EXERCISE MATERIALS:
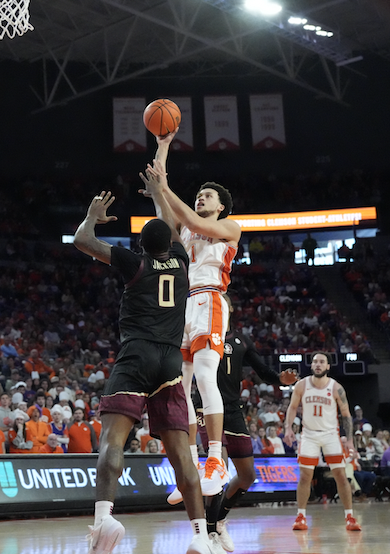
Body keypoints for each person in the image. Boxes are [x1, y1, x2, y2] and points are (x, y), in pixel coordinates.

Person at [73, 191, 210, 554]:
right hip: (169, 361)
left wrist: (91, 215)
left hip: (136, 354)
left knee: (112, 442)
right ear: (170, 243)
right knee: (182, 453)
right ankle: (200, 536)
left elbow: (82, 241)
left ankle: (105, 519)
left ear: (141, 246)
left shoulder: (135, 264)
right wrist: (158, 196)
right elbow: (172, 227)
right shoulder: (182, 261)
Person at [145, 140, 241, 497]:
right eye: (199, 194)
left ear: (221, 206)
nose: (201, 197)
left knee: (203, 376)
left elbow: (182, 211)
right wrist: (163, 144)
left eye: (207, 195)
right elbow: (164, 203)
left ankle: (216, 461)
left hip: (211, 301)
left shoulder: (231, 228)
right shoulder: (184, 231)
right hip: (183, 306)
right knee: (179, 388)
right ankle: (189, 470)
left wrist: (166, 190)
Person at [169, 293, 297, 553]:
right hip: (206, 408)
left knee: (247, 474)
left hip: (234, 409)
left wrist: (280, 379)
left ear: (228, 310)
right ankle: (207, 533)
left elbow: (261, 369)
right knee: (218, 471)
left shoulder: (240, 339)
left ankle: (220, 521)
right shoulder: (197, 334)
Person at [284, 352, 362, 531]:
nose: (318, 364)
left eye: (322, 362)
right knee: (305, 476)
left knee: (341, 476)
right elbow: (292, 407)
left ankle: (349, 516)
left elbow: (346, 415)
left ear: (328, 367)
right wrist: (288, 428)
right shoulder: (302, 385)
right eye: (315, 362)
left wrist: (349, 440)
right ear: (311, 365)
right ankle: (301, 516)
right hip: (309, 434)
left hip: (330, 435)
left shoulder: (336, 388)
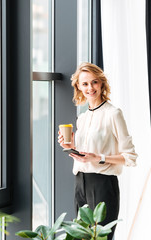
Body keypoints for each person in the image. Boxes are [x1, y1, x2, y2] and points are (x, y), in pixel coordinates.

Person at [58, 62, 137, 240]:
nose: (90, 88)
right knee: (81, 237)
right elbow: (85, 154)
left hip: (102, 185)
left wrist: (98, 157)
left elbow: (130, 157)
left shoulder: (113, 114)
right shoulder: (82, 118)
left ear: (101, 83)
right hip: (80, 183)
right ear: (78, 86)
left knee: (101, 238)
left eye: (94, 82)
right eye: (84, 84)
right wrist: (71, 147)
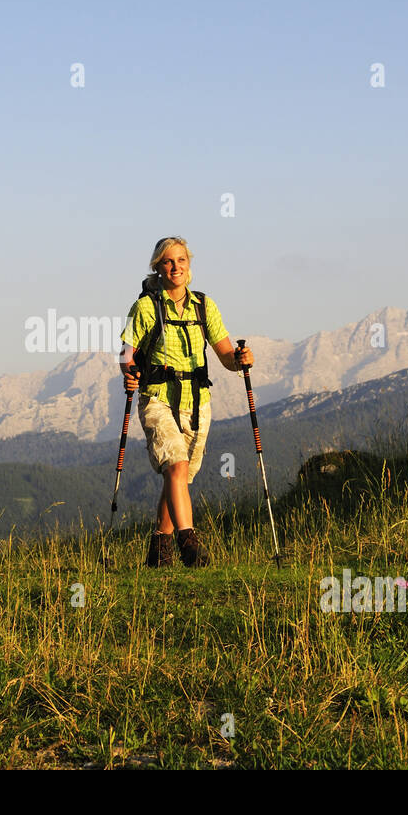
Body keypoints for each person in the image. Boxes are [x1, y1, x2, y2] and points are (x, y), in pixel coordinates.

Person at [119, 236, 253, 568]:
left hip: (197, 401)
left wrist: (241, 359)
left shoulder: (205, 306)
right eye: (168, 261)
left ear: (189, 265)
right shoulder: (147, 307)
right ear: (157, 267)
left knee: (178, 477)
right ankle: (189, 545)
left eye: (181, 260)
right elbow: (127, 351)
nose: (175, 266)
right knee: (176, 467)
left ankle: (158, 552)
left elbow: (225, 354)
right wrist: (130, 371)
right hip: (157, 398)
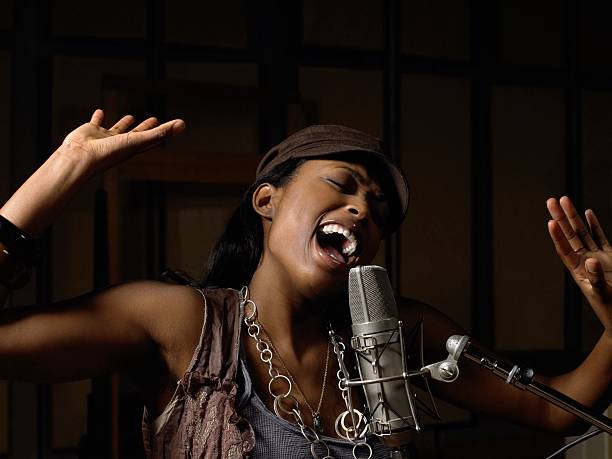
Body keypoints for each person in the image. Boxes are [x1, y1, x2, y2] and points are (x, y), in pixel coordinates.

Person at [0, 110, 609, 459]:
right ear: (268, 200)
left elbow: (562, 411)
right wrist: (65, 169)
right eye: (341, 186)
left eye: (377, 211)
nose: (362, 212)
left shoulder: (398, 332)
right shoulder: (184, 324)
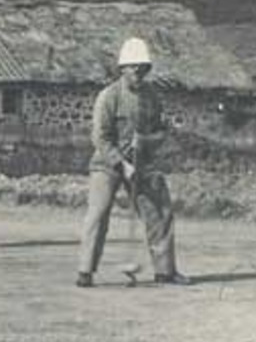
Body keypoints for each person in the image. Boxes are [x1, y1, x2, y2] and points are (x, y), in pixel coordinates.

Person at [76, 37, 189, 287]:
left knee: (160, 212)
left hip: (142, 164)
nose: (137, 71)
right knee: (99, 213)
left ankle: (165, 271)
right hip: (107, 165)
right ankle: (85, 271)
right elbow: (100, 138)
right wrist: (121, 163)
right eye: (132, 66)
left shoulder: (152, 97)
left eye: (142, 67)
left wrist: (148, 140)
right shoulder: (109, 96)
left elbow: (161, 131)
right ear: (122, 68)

WORK REQUIRED:
A verbatim printout of the entries above is expected, free of pictures.

TASK ANSWER:
Body keypoints for each person in the image. Boxes are [x1, y1, x2, y2] and points are (x, y), in pixel coordinates.

Person at [73, 191, 210, 554]:
right hip: (169, 361)
left wrist: (91, 215)
left hip: (136, 354)
left knee: (112, 442)
right ear: (170, 243)
right knee: (182, 453)
right ankle: (200, 536)
left elbow: (82, 241)
left ankle: (105, 519)
left ear: (141, 246)
left shoulder: (135, 264)
right wrist: (158, 196)
right elbow: (172, 227)
right shoulder: (182, 261)
Person at [145, 140, 241, 497]:
right eye: (199, 194)
left ear: (221, 206)
nose: (201, 197)
left knee: (203, 376)
left elbow: (182, 211)
right wrist: (163, 144)
left eye: (207, 195)
right elbow: (164, 203)
left ankle: (216, 461)
left hip: (211, 301)
left shoulder: (231, 228)
right shoulder: (184, 231)
right hip: (183, 306)
right knee: (179, 388)
right ankle: (189, 470)
left wrist: (166, 190)
Person at [169, 293, 297, 553]:
right hip: (206, 408)
left knee: (247, 474)
left hip: (234, 409)
left wrist: (280, 379)
left ear: (228, 310)
right ankle: (207, 533)
left elbow: (261, 369)
right knee: (218, 471)
left shoulder: (240, 339)
left ankle: (220, 521)
right shoulder: (197, 334)
Person at [284, 352, 362, 531]:
nose: (318, 364)
left eye: (322, 362)
right knee: (305, 476)
left knee: (341, 476)
right elbow: (292, 407)
left ankle: (349, 516)
left elbow: (346, 415)
left ear: (328, 367)
right wrist: (288, 428)
right shoulder: (302, 385)
right eye: (315, 362)
left wrist: (349, 440)
right ear: (311, 365)
right ankle: (301, 516)
right hip: (309, 434)
left hip: (330, 435)
left shoulder: (336, 388)
Body keypoints for each person in the image. Boxes are [x1, y1, x2, y2] and points are (x, y), in pixel coordinates.

Person at [58, 62, 137, 240]:
nose: (90, 88)
right knee: (81, 237)
right elbow: (85, 154)
left hip: (102, 185)
left wrist: (98, 157)
left elbow: (130, 157)
left shoulder: (113, 114)
right shoulder: (82, 118)
left ear: (101, 83)
right hip: (80, 183)
right ear: (78, 86)
left knee: (101, 238)
left eye: (94, 82)
right eye: (84, 84)
right wrist: (71, 147)
Body keypoints for each person in the image. Boxes are [x1, y1, x2, y2] and points are (x, y), in pixel coordinates.

Person at [119, 236, 253, 568]:
left hip: (197, 401)
left wrist: (241, 359)
left shoulder: (205, 306)
right eye: (168, 261)
left ear: (189, 265)
right shoulder: (147, 307)
right ear: (157, 267)
left knee: (178, 477)
right ankle: (189, 545)
left eye: (181, 260)
right elbow: (127, 351)
nose: (175, 266)
right knee: (176, 467)
left ankle: (158, 552)
left elbow: (225, 354)
right wrist: (130, 371)
right hip: (157, 398)
Body keypoints for each person in the image. Boxes are [x1, y1, x2, y2] and points are (x, y), in pixel coordinates.

Person at [0, 110, 609, 459]:
right ear: (268, 200)
left elbow: (562, 411)
right wrist: (65, 169)
right eye: (341, 186)
left eye: (377, 211)
nose: (362, 212)
left shoulder: (398, 332)
right shoulder: (184, 324)
Body keypoints for each person in the image. Boxes are [x1, y1, x2, y2] and points are (x, y), in pixel coordinates.

Person at [76, 37, 189, 287]:
left knee: (160, 212)
left hip: (142, 164)
nose: (137, 71)
right knee: (99, 213)
left ankle: (165, 271)
right hip: (107, 165)
right ankle: (85, 271)
right elbow: (100, 138)
right wrist: (121, 163)
right eye: (132, 66)
left shoulder: (152, 97)
left eye: (142, 67)
left wrist: (148, 140)
right shoulder: (109, 96)
left elbow: (161, 131)
right ear: (122, 68)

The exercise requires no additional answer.